The most satisfying method is usually gunplay, but this is harsh praise because gunplay consists of half aimless blasting in the hopes that exploding oil barrels will take care of the rest, and half circle-strafing while spamming the game’s odd but reliable bullet-time dodge. Throwing objects at Weird West makes for a generally more exciting spectacle, in part because the background systems have the customary immersive sim tendency to go a little crazy.
The way the components of this game come back to haunt you is both heartbreaking and energizing. On the other hand, certain components seem to be still trying to figure out where they fit into the picture.

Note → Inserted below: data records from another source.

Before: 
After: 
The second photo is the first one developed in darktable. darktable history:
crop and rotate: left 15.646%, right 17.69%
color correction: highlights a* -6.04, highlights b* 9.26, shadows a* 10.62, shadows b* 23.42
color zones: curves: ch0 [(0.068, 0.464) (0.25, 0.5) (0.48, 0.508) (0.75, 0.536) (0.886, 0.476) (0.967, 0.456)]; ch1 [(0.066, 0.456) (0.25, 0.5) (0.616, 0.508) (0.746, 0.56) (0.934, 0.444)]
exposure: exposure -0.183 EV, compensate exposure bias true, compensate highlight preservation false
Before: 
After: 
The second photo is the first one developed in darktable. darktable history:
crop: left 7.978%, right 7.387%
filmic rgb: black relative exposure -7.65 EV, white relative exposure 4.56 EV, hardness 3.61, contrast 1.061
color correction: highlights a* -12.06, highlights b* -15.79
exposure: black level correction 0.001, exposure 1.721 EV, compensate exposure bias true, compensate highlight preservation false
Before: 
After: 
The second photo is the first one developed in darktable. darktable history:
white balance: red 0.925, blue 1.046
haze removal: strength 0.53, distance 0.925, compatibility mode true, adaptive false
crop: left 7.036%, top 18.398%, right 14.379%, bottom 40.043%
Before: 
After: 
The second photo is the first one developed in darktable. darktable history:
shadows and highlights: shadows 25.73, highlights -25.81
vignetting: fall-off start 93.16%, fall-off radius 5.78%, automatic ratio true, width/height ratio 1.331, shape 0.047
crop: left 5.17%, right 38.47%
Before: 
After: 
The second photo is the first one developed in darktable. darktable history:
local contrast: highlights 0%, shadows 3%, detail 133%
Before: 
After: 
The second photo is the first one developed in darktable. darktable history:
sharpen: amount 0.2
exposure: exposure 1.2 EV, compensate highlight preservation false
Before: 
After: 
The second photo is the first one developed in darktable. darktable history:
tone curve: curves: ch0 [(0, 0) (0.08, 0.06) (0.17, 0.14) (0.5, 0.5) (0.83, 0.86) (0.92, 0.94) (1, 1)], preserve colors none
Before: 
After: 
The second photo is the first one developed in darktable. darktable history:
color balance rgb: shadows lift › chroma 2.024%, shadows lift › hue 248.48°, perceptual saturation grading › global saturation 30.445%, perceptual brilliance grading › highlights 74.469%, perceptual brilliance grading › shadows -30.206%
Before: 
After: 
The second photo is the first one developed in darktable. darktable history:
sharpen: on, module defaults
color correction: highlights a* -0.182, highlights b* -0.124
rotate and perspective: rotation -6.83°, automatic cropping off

An obligatory “grenade rolled down the hill” anecdote: in a loose homage to Shadow of Mordor’s Nemesis system, foes who manage to elude your rampage may develop grudges. I once murdered the bandit commander when they ambushed me. A guy fled, threatening severe retaliation, which he eventually materialized to exact around thirty seconds later. After I murdered him, someone else fled and promised to exact dreadful revenge, which they eventually carried out, and so on. Though I know there’s no minimum cooking time for revenge, I do enjoy a little anticipation when it comes to my vendettas. I stumbled across someone robbing someone else, which put an end to this conga line of revenge bouts. I caught the robbers off guard and killed them all this time, preventing more attacks. The victim spoke with me and expressed gratitude, all the while shooting mental arrows into my skull. The frontier has difficult ways of living.
Generally, the AI exhibits that well-known mix of being wonderfully oblivious and extremely watchful, responding to things like overturned pails as if a circus were in town and then promptly forgetting about it. I later killed a big bunch of characters by pretty much throwing all of my explosives on the floor and ran out of a cellar. Upon returning later to get the prizes, I learned that the lone survivor had taken up residence in the adjacent bedroom, experiencing moments of intense agony every time she strolled by and came across a pile of burnt bodies. I lacked the courage to step in.
It’s a loose ends game, Weird West. It has an edge in terms of its unscripted storyline and world components. Consider the woman in the basement. As I crept up on her, I realized that she was, in fact, a real person with a past. Just a few hours earlier, I had discovered the missing friend’s abductor in a different town located far away on the map and assisted in bringing her and him back together. The way the components of this game come back to haunt you, given a sufficient amount of time, is both tragic and energizing. Some components, on the other hand, seem to still be looking for their piece in the puzzle, their potential exploding like rain-soaked dynamite. A little more time, I believe, is what this eldritch vision of North America’s colonization could have done with.